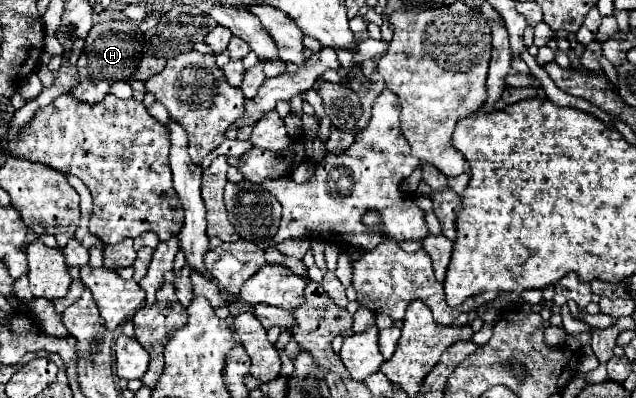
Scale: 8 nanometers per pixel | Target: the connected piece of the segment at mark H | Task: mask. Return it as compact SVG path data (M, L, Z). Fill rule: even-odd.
M108 19L104 23L94 25L86 37L86 45L76 65L80 83L72 89L72 93L78 97L78 101L98 103L104 99L114 81L130 79L140 65L142 45L144 45L144 33L140 31L140 23L134 23L130 19L124 21Z

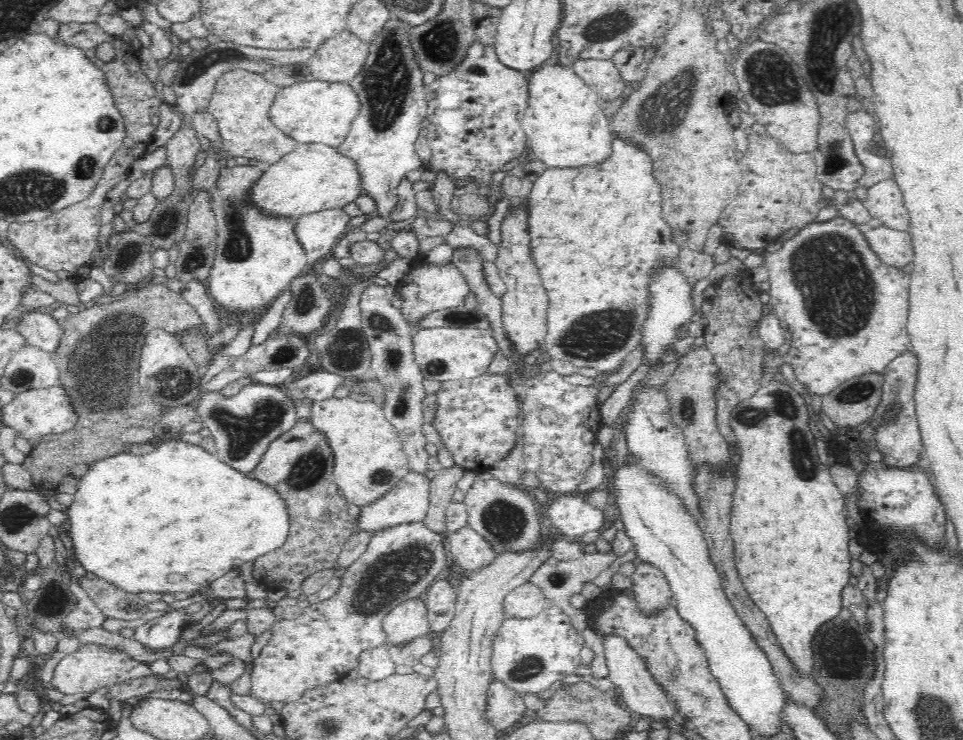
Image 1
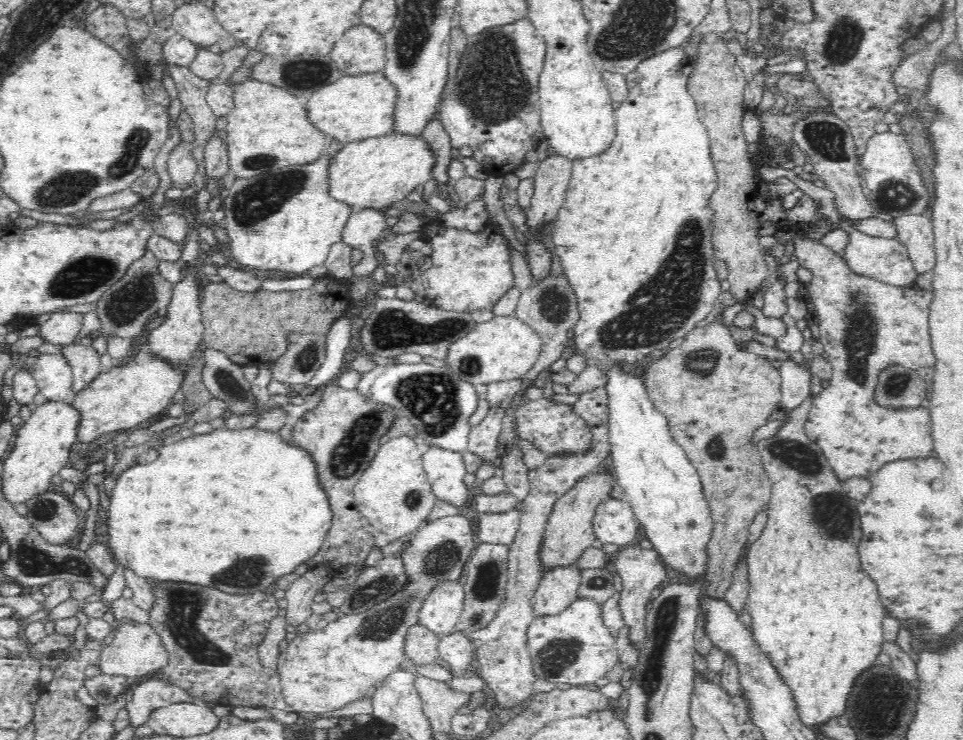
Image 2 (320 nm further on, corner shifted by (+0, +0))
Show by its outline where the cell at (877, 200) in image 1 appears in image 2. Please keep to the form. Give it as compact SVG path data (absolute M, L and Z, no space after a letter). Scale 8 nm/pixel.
M894 214L895 238L907 248L907 253L918 274L929 272L934 264L933 234L929 215Z

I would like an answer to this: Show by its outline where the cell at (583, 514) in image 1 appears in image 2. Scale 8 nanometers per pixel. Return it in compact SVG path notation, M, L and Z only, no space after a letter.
M612 496L596 505L592 517L592 530L602 544L631 546L639 529L630 505L622 498Z

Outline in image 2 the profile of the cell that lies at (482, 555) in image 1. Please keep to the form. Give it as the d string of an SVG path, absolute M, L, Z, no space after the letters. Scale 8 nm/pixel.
M518 508L503 513L477 515L474 519L476 538L486 544L512 544L519 527L520 515Z

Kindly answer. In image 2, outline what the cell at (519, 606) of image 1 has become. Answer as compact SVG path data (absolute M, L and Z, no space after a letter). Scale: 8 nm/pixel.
M574 565L552 568L542 576L531 596L534 616L554 616L577 599L579 570Z

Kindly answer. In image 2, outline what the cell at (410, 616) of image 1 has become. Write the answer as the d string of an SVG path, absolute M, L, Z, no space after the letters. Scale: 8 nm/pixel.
M458 580L436 586L422 602L417 624L439 637L451 633L456 628L463 596Z

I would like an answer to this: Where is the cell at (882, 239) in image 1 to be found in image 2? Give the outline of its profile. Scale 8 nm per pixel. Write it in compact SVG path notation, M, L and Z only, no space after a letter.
M842 222L838 227L848 229L849 239L843 256L852 271L874 277L876 280L891 285L909 285L916 282L918 273L907 253L907 248L898 239L868 236L852 228L847 222Z

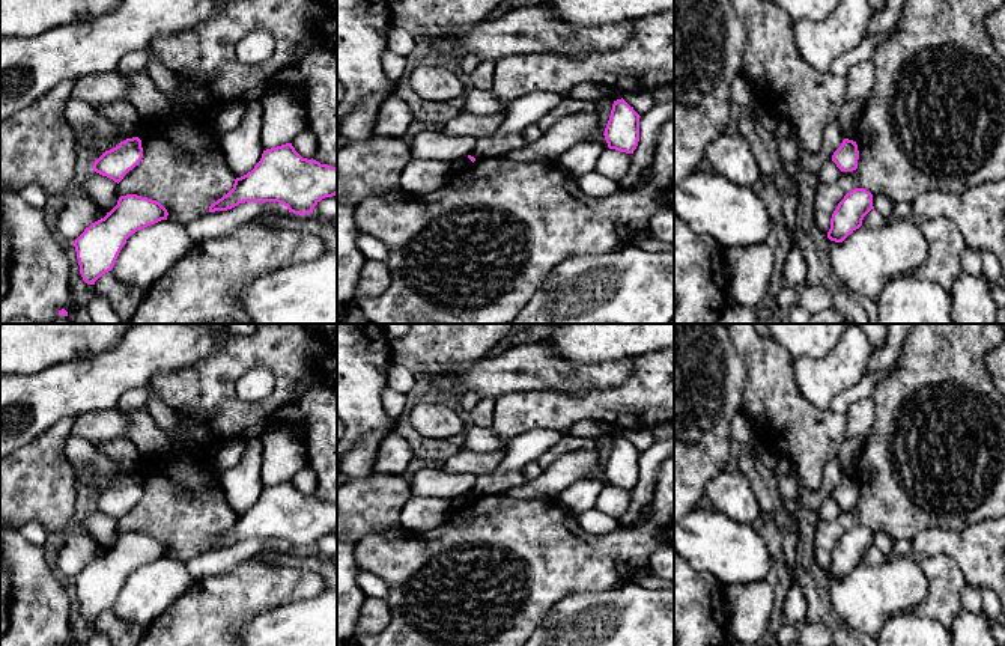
____
Task objective:
The data is to be restated word for word, with any pictures set aside.

Problem solution:
Scale: 8 nanometers per pixel | Target: the connected piece of the segment at mark H | Task: mask. Return it as compact SVG path data (M, L, Z). Fill rule: even-odd.
M108 19L104 23L94 25L86 37L86 45L76 65L80 83L72 89L72 93L78 97L78 101L98 103L104 99L114 81L130 79L140 65L142 45L144 45L144 33L140 31L140 23L134 23L130 19L124 21Z

Image 1
Image 2 (320 nm further on, corner shifted by (+0, +0))
Show by its outline where the cell at (877, 200) in image 1 appears in image 2. Please keep to the form. Give it as compact SVG path data (absolute M, L and Z, no space after a letter). Scale 8 nm/pixel.
M894 214L895 238L907 248L907 253L918 274L929 272L934 264L933 234L929 215Z

I would like an answer to this: Show by its outline where the cell at (583, 514) in image 1 appears in image 2. Scale 8 nanometers per pixel. Return it in compact SVG path notation, M, L and Z only, no space after a letter.
M612 496L596 505L592 517L592 530L602 544L631 546L639 529L630 505L622 498Z

Outline in image 2 the profile of the cell that lies at (482, 555) in image 1. Please keep to the form. Give it as the d string of an SVG path, absolute M, L, Z, no space after the letters. Scale 8 nm/pixel.
M518 508L503 513L477 515L474 519L476 538L486 544L512 544L519 527L520 515Z

Kindly answer. In image 2, outline what the cell at (519, 606) of image 1 has become. Answer as compact SVG path data (absolute M, L and Z, no space after a letter). Scale: 8 nm/pixel.
M574 565L552 568L542 576L531 596L534 616L554 616L577 599L579 570Z

Kindly answer. In image 2, outline what the cell at (410, 616) of image 1 has become. Write the answer as the d string of an SVG path, absolute M, L, Z, no space after the letters. Scale: 8 nm/pixel.
M458 580L436 586L422 602L417 624L439 637L451 633L456 628L463 596Z

I would like an answer to this: Where is the cell at (882, 239) in image 1 to be found in image 2? Give the outline of its profile. Scale 8 nm per pixel. Write it in compact SVG path notation, M, L and Z only, no space after a letter.
M842 222L838 227L848 229L849 239L843 256L852 271L874 277L876 280L891 285L909 285L916 282L918 273L907 253L907 248L898 239L868 236L852 228L847 222Z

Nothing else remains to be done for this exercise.